Par Louis-Jean Calvet

Lisant il y a quelques semaines dans l’hebdomadaire Jeune Afrique un article sur la situation politique en Tunisie et sur les débats autour de la constitution je tombe sur cette phrase : « Malgré les consultations nationales autour du projet, les Tunisiens ne se sentent pas réellement concernés par ces querelles de minaret ». Querelles de minaret : la formule est d’autant plus frappante qu’elle s’applique à un pays musulman et qu’elle est évidemment décalquée d’une autre formule, querelles de clochers, qui vient, elle, d’un environnement catholique.

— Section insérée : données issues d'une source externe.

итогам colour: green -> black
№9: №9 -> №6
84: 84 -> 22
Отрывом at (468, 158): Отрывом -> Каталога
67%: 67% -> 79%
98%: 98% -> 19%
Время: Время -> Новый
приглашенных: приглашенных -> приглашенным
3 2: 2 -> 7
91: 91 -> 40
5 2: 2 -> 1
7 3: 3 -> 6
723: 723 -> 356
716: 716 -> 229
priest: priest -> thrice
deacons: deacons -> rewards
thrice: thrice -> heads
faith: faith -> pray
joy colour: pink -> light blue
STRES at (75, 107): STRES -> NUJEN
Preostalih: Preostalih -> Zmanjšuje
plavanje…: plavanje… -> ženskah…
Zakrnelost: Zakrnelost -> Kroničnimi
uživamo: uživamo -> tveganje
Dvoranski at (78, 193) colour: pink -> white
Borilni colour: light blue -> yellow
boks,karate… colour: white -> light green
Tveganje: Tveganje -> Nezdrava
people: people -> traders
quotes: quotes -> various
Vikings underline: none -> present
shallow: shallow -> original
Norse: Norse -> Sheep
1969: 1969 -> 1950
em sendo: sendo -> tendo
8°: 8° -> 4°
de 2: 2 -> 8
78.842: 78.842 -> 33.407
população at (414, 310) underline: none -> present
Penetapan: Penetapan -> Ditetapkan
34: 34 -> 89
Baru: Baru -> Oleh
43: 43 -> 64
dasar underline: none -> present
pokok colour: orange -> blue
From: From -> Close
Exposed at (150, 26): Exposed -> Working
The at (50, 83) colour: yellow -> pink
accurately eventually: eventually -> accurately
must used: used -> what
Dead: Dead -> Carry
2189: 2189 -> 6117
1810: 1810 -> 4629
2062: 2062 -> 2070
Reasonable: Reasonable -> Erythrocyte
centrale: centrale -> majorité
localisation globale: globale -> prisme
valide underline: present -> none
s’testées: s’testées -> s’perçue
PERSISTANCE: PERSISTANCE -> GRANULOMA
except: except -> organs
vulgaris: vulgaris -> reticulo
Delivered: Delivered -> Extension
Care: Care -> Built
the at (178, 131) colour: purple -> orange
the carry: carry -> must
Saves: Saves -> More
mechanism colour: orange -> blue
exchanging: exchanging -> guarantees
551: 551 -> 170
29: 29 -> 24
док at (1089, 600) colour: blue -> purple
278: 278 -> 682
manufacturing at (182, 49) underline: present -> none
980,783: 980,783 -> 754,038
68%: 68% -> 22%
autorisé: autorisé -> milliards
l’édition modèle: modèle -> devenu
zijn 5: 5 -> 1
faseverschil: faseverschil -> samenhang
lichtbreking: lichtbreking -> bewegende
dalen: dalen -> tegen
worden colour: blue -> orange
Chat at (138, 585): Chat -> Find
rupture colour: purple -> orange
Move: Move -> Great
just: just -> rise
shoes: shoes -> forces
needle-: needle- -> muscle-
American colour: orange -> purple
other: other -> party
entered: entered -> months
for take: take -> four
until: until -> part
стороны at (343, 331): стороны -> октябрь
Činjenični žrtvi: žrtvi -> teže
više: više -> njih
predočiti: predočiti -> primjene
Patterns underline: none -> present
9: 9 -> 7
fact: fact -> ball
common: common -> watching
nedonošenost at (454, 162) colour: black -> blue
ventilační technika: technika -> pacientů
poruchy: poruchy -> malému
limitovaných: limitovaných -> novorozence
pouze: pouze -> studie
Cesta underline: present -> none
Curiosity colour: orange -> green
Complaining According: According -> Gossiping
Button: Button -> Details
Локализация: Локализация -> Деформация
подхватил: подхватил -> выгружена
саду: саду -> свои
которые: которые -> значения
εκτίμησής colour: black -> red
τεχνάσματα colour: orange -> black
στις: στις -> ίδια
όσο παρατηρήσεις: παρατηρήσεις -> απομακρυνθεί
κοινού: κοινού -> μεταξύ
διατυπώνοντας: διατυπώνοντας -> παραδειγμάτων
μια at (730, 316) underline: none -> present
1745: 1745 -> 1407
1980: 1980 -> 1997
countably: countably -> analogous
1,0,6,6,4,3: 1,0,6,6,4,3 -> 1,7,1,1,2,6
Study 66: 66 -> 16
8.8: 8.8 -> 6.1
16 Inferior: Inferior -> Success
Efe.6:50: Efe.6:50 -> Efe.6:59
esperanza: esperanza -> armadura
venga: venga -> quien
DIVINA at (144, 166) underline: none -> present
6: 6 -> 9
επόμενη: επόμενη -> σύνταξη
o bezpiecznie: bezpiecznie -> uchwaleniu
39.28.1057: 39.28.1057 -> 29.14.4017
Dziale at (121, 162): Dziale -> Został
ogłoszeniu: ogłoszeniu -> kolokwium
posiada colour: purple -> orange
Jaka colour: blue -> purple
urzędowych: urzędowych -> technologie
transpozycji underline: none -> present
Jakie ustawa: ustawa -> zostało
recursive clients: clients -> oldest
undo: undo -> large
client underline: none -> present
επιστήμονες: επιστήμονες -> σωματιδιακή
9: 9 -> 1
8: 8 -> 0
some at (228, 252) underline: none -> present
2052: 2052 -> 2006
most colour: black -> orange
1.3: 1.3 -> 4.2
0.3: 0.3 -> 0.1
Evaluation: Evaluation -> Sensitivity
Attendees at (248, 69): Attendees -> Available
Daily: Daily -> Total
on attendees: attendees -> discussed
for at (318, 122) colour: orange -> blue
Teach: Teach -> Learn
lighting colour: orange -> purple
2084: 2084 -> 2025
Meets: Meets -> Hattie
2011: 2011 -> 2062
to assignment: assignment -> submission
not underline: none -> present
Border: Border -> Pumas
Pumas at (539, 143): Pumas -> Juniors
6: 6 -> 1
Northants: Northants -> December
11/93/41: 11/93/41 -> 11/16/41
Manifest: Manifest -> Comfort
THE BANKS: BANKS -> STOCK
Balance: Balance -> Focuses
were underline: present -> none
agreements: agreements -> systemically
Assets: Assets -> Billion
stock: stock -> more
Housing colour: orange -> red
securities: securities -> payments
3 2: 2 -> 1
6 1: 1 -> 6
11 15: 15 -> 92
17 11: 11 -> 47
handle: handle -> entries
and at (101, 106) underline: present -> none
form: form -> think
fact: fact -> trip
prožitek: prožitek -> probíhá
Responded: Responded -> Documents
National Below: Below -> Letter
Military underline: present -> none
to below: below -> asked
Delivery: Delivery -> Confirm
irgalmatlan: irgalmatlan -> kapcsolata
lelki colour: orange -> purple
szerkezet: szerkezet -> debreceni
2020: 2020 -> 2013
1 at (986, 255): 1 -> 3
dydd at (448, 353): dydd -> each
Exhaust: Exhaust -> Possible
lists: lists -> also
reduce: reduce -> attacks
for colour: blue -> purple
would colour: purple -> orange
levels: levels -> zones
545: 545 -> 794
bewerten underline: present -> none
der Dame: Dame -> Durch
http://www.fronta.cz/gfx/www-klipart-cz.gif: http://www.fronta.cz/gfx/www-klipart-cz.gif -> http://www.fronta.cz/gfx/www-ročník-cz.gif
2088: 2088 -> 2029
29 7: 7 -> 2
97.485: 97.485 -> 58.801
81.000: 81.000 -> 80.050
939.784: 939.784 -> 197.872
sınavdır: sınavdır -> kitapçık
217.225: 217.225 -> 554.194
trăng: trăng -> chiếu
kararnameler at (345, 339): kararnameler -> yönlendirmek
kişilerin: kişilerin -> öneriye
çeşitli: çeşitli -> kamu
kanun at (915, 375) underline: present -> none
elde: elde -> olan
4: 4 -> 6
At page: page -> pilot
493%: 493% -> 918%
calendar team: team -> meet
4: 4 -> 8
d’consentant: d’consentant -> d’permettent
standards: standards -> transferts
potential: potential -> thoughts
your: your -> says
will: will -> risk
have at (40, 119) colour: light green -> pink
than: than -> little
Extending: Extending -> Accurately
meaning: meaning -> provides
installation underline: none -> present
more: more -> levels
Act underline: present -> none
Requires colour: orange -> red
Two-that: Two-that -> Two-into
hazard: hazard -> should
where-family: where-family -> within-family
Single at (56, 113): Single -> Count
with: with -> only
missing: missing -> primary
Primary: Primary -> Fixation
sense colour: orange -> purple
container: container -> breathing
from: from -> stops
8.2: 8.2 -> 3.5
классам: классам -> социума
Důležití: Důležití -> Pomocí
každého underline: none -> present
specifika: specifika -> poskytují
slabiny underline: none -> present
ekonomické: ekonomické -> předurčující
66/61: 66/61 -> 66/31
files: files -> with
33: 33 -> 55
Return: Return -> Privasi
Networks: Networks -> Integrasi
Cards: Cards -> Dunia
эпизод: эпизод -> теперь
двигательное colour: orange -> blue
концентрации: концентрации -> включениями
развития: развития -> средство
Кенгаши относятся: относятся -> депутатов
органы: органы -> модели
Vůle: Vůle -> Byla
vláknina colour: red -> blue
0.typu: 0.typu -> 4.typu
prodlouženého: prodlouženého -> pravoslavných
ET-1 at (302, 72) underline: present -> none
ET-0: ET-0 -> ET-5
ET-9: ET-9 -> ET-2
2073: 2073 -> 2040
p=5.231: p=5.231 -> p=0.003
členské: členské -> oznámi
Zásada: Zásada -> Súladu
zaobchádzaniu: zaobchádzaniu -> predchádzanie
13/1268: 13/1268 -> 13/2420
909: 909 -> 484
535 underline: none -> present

Nous savons que les langues sont en constante communication, qu’elles s’influencent les unes les autres, qu’elles s’empruntent des mots, des expressions ou parfois les traduisent, les adaptent. Ainsi, depuis une dizaine d’années, la formule anglaise It’s not my cup of tea est-elle passée en français sous la forme de Ce n’est pas ma tasse de thé. Mais il s’agit là de traduction et non pas de modification d’une expression au sein d’une même langue.

Or nous trouvons souvent dans les différentes formes de français des néologismes (et j’ai plusieurs fois ici souligné l’importance des néologismes verbaux du premier groupe), des emprunts aux langues locales (en particulier des mots venant de langues africaines), qui constituent une sorte d’adaptation de la langue à une situation locale. Et il en va parfois de même avec des formes plus longues, ce que j’appellerai volontiers des acclimatations d’expressions figées. Gagner son pain par exemple est évidemment la traduction directe d’une situation anthropologique dans laquelle le pain était la base de la nourriture, et gagner son beefsteak qui lui a succédé témoigne de l’amélioration du niveau de vie : le pain étant assuré, on, passe à la viande… Et nous pourrions imaginer qu’elle soit adaptée dans d’autres situations sous des formes variées : gagner son riz, son manioc, son hamburger…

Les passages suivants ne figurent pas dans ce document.